*TO-DO LIST:*
(a) From the jazz review, reproduce word for word the passage starting at "I welcome suggestions, because" and ending at "and inviting release.".
(b) In the jazz review, who plays trumpet in the band?
(c) Condense the jazz review's paragraph that begins "Bringing the Band of Five Names to Melbourne" into a short bulleted list of its main facts.
┌─ DOCUMENT EXTRACT
MJFF/MJC Transitions Series, Tuesday, May 3, Bennetts Lane Jazz Club

Simon Barker drums, Carl Dewhurst guitar, Matt McMahon piano, Phil Slater trumpet

Megg Evans welcomes the Five foursome

Megg Evans welcomes the Five foursome to Bennetts Lane

Bringing the Band of Five Names to Melbourne was a coup for the Melbourne Jazz Fringe Festival and bound to be a highlight of a program that included the premiere local performance of Andrea Keller‘s Place and a commission work by Fran Swinn featuring aerialist Rockie Stone. But what is the attraction of this band? What is the nature of its appeal?

Carl Dewhurst

Carl Dewhurst

I welcome suggestions, because answers will differ depending on the listener. To me it has to do with an unfolding story, a sense of development, and the exciting prospect of not knowing what will emerge. That could be said of a lot of improvised music, but in the case of this band there is a real feeling of it being evolutionary in a gestational way. It’s not quite the same as listening to The Necks, perhaps because there is an absence of expectation of any climactic outcome. Audiences love that anticipation in a Necks gig that what may start slowly will heat up and provide that carthartic pleasure or relief that comes from tension slowly building and inviting release.
└─
┌─ GIVEN INFORMATION
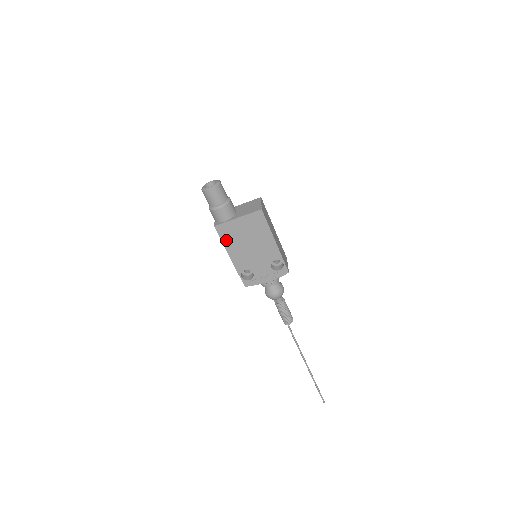
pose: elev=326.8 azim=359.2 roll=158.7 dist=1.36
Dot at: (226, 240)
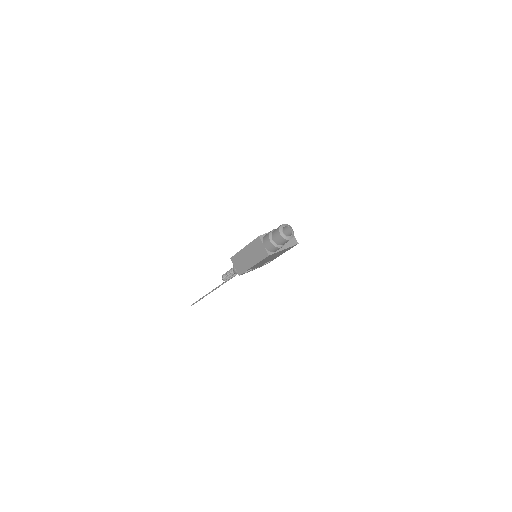
Dot at: occluded
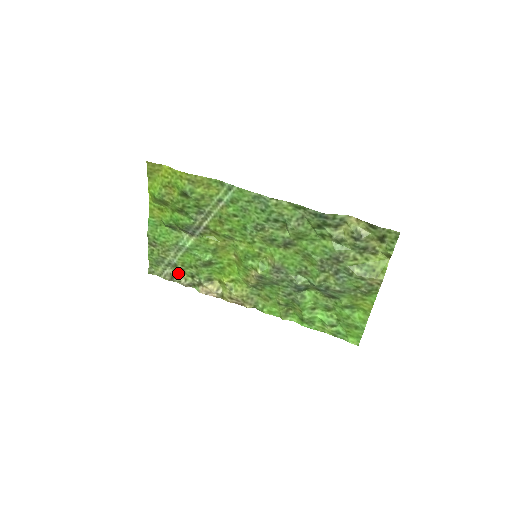
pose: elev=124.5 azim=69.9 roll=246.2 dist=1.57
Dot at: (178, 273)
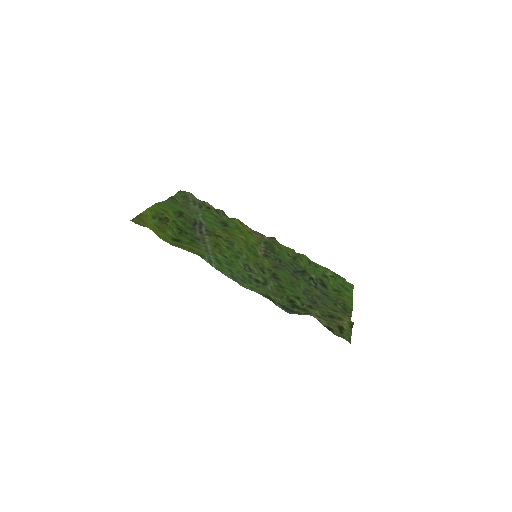
Dot at: (205, 205)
└─
*THE SOLUTIONS:*
(a)
I welcome suggestions, because answers will differ depending on the listener. To me it has to do with an unfolding story, a sense of development, and the exciting prospect of not knowing what will emerge. That could be said of a lot of improvised music, but in the case of this band there is a real feeling of it being evolutionary in a gestational way. It’s not quite the same as listening to The Necks, perhaps because there is an absence of expectation of any climactic outcome. Audiences love that anticipation in a Necks gig that what may start slowly will heat up and provide that carthartic pleasure or relief that comes from tension slowly building and inviting release.

(b) Phil Slater.

(c)
- Bringing the Band of Five Names to Melbourne was a coup for the Melbourne Jazz Fringe Festival and likely a highlight of its program.
- The program also included the first local performance of Andrea Keller's Place.
- It also included a commissioned work by Fran Swinn featuring aerialist Rockie Stone.
- The paragraph asks what draws people to this band and what its appeal is.